11. Indexing Flashcards
(10 cards)
Indexing Purpose:
To provide alternative access paths to records in a file, significantly improving search performance compared to linear scans or binary search on large data files. Helps overcome limitations of physical sorting (only one sort key possible).
Index Structure:
An index is typically a separate file containing index key values and pointers to data records or blocks. Index entries are sorted by the index key.
Dense vs Sparse Index:
◦ Dense Index: Has one index entry for every data record. Secondary indexes are typically dense.
◦ Sparse Index: Has fewer index entries than data records, typically one entry per data block. Primary and Clustered indexes are sparse.
Single-Level Ordered Indexes:
◦ Primary Index: On a file physically sorted by a unique key. Determines physical placement. Sparse. Index entries point to the start block of records with that key (or the first record if key is unique). One per file.
◦ Clustered Index: On a file physically sorted by a non-unique key. Determines physical placement. Sparse. One per file. Can lead to wasted space in blocks if key values span blocks.

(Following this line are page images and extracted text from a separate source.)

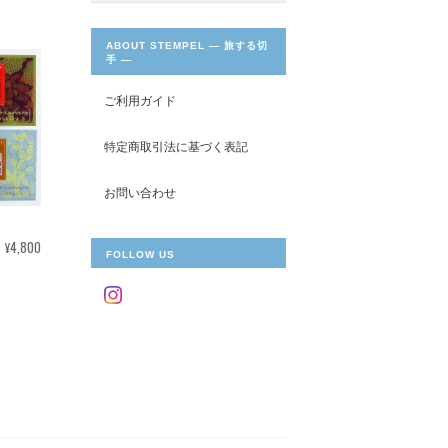
ABOUT STEMPEL ― 旅する切
手 ―
ご利用ガイド
特定商取引法に基づく表記
お問い合わせ
¥4,800
FOLLOW US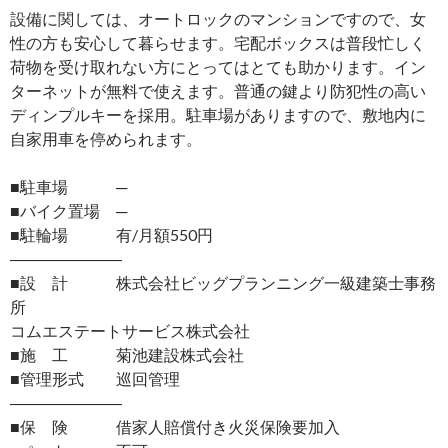
設備に関しては、オートロックのマンションですので、女
性の方も安心して暮らせます。宅配ボックスは普段忙しく
荷物を受け取れない方にとってはとても助かります。イン
ターネットが無料で使えます。普通の鍵より防犯性の高い
ディンプルキーを採用。駐車場がありますので、敷地内に
自家用車を停められます。
■駐車場 ─
■バイク置場 ─
■駐輪場 有/月額550円
―――――――
■設 計 株式会社ビッグプランニング一級建築士事務
所
コムエステートサービス株式会社
■施 工 菊池建設株式会社
■管理形式 巡回管理
―――――――
■保 険 借家人賠償付き火災保険要加入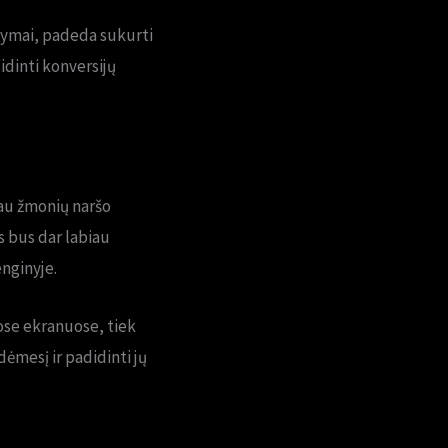
ūlymai, padeda sukurti
idinti konversijų
iau žmonių naršo
s bus dar labiau
nginyje.
ose ekranuose, tiek
ėmesį ir padidinti jų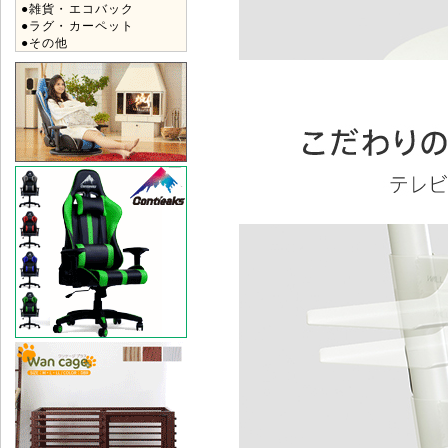
●雑貨・エコバック
●ラグ・カーペット
●その他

◦ Secondary Index: On fields other than the physical sort key or on unordered files. Does not determine physical placement. Can be unique (on alternate keys) or non-unique. Can have many per file. Unique secondary indexes are dense. Non-unique secondary indexes can be dense or sparse (using indirection/pointer lists). Dense secondary indexes have one entry per record and point to the record location.
Multi-Level Indexes:
Indexing the index file itself to further improve performance, especially for very large indexes. The bottom level is the single-level index; higher levels are primary indexes on the level below. Larger blocking factor (more entries per block) reduces the number of levels needed.
B-Tree/B+-Tree:
Dynamic multi-level index structures that are always balanced. Nodes are typically stored in disk blocks. They provide efficient search, insertion, and deletion while keeping the tree balanced.
◦ B-Tree: Data pointers are in both leaf and internal nodes. Nodes are at least half full (except root). All leaf nodes are at the same depth.

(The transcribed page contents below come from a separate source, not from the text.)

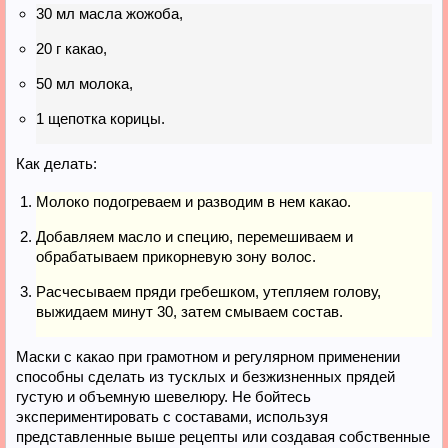
30 мл масла жожоба,
20 г какао,
50 мл молока,
1 щепотка корицы.
Как делать:
Молоко подогреваем и разводим в нем какао.
Добавляем масло и специю, перемешиваем и
обрабатываем прикорневую зону волос.
Расчесываем пряди гребешком, утепляем голову,
выжидаем минут 30, затем смываем состав.
Маски с какао при грамотном и регулярном применении
способны сделать из тусклых и безжизненных прядей
густую и объемную шевелюру. Не бойтесь
экспериментировать с составами, используя
представленные выше рецепты или создавая собственные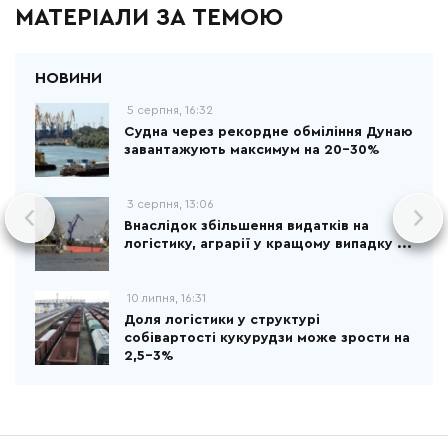
МАТЕРІАЛИ ЗА ТЕМОЮ
5 серпня, 16:32
Судна через рекордне обміління Дунаю
завантажують максимум на 20-30%
3 серпня, 13:06
Внаслідок збільшення видатків на
логістику, аграрії у кращому випадку ...
10 липня, 16:31
Доля логістики у структурі
собівартості кукурудзи може зрости на
2,5-3%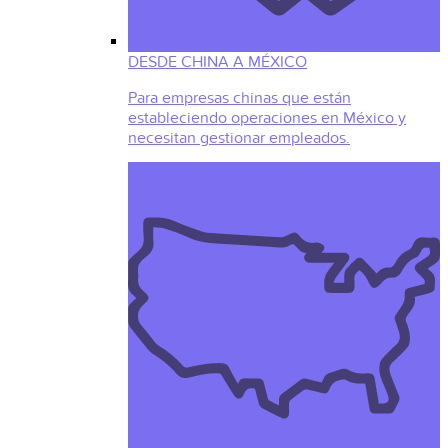
DESDE CHINA A MÉXICO
Para empresas chinas que están
estableciendo operaciones en México y
necesitan gestionar empleados.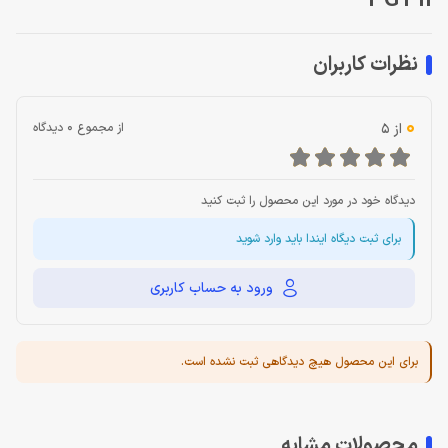
T-GT II
نظرات کاربران
0
از 5
از مجموع 0 دیدگاه
دیدگاه خود در مورد این محصول را ثبت کنید
برای ثبت دیگاه ایندا باید وارد شوید
ورود به حساب کاربری
برای این محصول هیچ دیدگاهی ثبت نشده است.
محصولات مشابه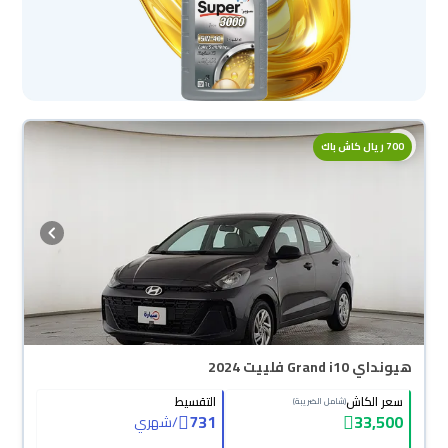
700 ريال كاش باك
هيونداي Grand i10 فلييت 2024
سعر الكاش
التقسيط
(شامل الضريبة)
731
33,500
/
شهري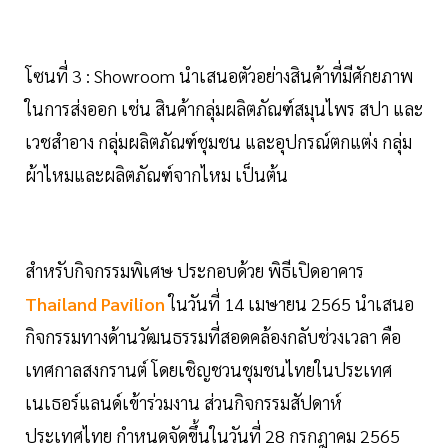
โซนที่ 3 : Showroom นำเสนอตัวอย่างสินค้าที่มีศักยภาพ
ในการส่งออก เช่น สินค้ากลุ่มผลิตภัณฑ์สมุนไพร สปา และ
เวชสำอาง กลุ่มผลิตภัณฑ์ชุมชน และอุปกรณ์ตกแต่ง กลุ่ม
ผ้าไหมและผลิตภัณฑ์จากไหม เป็นต้น
สำหรับกิจกรรมพิเศษ ประกอบด้วย พิธีเปิดอาคาร
Thailand Pavilion
ในวันที่ 14 เมษายน 2565 นำเสนอ
กิจกรรมทางด้านวัฒนธรรมที่สอดคล้องกลับช่วงเวลา คือ
เทศกาลสงกรานต์ โดยเชิญชวนชุมชนไทยในประเทศ
เนเธอร์แลนด์เข้าร่วมงาน ส่วนกิจกรรมสัปดาห์
ประเทศไทย กำหนดจัดขึ้นในวันที่ 28 กรกฎาคม 2565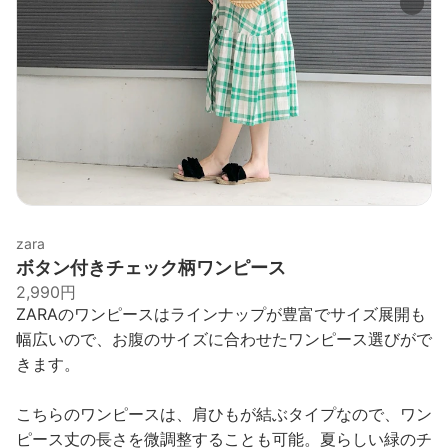
zara
ボタン付きチェック柄ワンピース
2,990円
ZARAのワンピースはラインナップが豊富でサイズ展開も
幅広いので、お腹のサイズに合わせたワンピース選びがで
きます。
こちらのワンピースは、肩ひもが結ぶタイプなので、ワン
ピース丈の長さを微調整することも可能。夏らしい緑のチ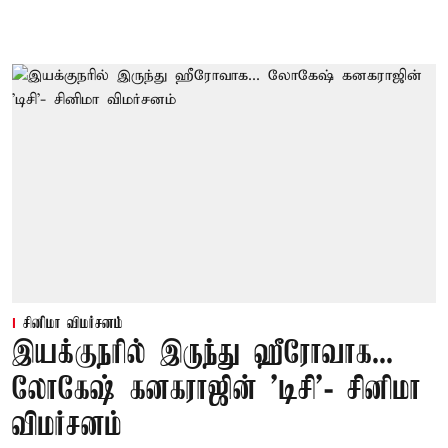
சினிமா விமர்சனம்
இயக்குநரில் இருந்து ஹீரோவாக...
லோகேஷ் கனகராஜின் 'டிசி'- சினிமா
விமர்சனம்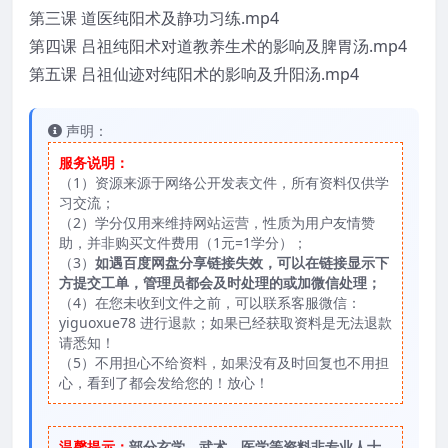
第三课 道医纯阳术及静功习练.mp4
第四课 吕祖纯阳术对道教养生术的影响及脾胃汤.mp4
第五课 吕祖仙迹对纯阳术的影响及升阳汤.mp4
声明：
服务说明：
（1）资源来源于网络公开发表文件，所有资料仅供学
习交流；
（2）学分仅用来维持网站运营，性质为用户友情赞
助，并非购买文件费用（1元=1学分）；
（3）
如遇百度网盘分享链接失效，可以在链接显示下
方提交工单，管理员都会及时处理的或加微信处理；
（4）在您未收到文件之前，可以联系客服微信：
yiguoxue78 进行退款；如果已经获取资料是无法退款
请悉知！
（5）不用担心不给资料，如果没有及时回复也不用担
心，看到了都会发给您的！放心！
温馨提示：
部分玄学、武术、医学等资料非专业人士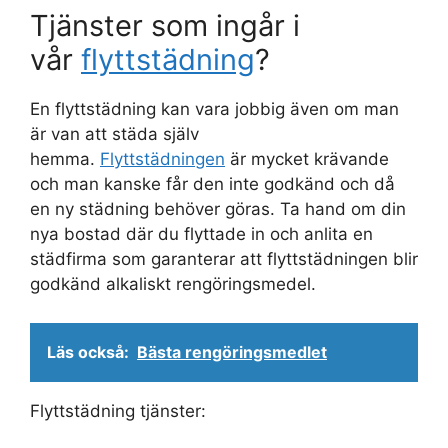
Tjänster som ingår i
vår
flyttstädning
?
En flyttstädning kan vara jobbig även om man
är van att städa själv
hemma.
Flyttstädningen
är mycket krävande
och man kanske får den inte godkänd och då
en ny städning behöver göras. Ta hand om din
nya bostad där du flyttade in och anlita en
städfirma som garanterar att flyttstädningen blir
godkänd alkaliskt rengöringsmedel.
Läs också:
Bästa rengöringsmedlet
Flyttstädning tjänster: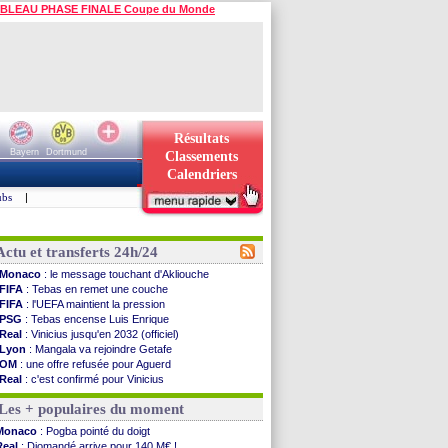
BLEAU PHASE FINALE Coupe du Monde
Résultats
Bayern
Dortmund
Classements
Calendriers
ubs
|
Actu et transferts 24h/24
Monaco
: le message touchant d'Akliouche
FIFA
: Tebas en remet une couche
FIFA
: l'UEFA maintient la pression
PSG
: Tebas encense Luis Enrique
Real
: Vinicius jusqu'en 2032 (officiel)
Lyon
: Mangala va rejoindre Getafe
OM
: une offre refusée pour Aguerd
Real
: c'est confirmé pour Vinicius
Troyes
: Junior Diaz jusqu'en 2030 (officiel)
Les + populaires du moment
PSG
: Akliouche a signé (officiel)
OM
: une offre pour Bulka
Monaco
: Pogba pointé du doigt
PSG
: contrat signé pour Akliouche
Real
: Diomandé arrive pour 140 M€ !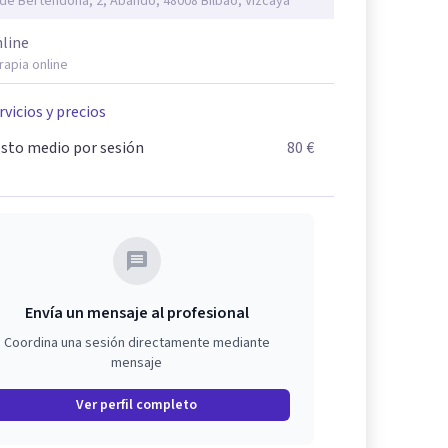
 de Bertendona, 2, Abando, 48008 Bilbao, Vizcaya
line
rapia online
rvicios y precios
sto medio por sesión
80 €
Envía un mensaje al profesional
Coordina una sesión directamente mediante
mensaje
Ver perfil completo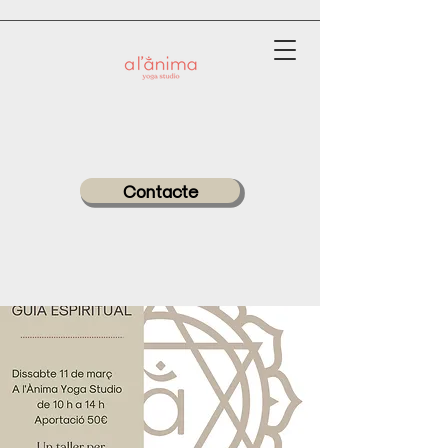
Contacte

◦ B+-Tree: Data pointers only appear in the leaf nodes. Leaf nodes are typically linked together for efficient range traversal. Internal nodes have more entries than B-trees of the same order because they don’t store data pointers.
Indexing Benefits:
Significantly reduce disk accesses for searches compared to linear scans. Binary search on an index is faster than on the data file itself because the index is smaller.
Indexing Downsides:
Add overhead for data modification (insert, delete, update) as both data and index(es) need to be updated. Index rebuild is needed after bulk loads.
Hashing vs B-Trees for Queries:
Hashing is very fast for exact matches on the hash key.
However, hashing is terrible for range queries because records with similar key values are not necessarily stored physically close together.
B-trees are good for exact matches and efficient for range queries due to the ordered structure and linked leaves.
Optimizer Use:
The query optimizer decides whether to use an index based on the query type, restrictions, table size, and index characteristics. Index-only queries (where all needed data are in the index) are very fast. Indexes are useful for exact key matches, partial key matches (on leading parts), and range queries. Sequential scans are used if no suitable index exists or if the query retrieves a large percentage of the data.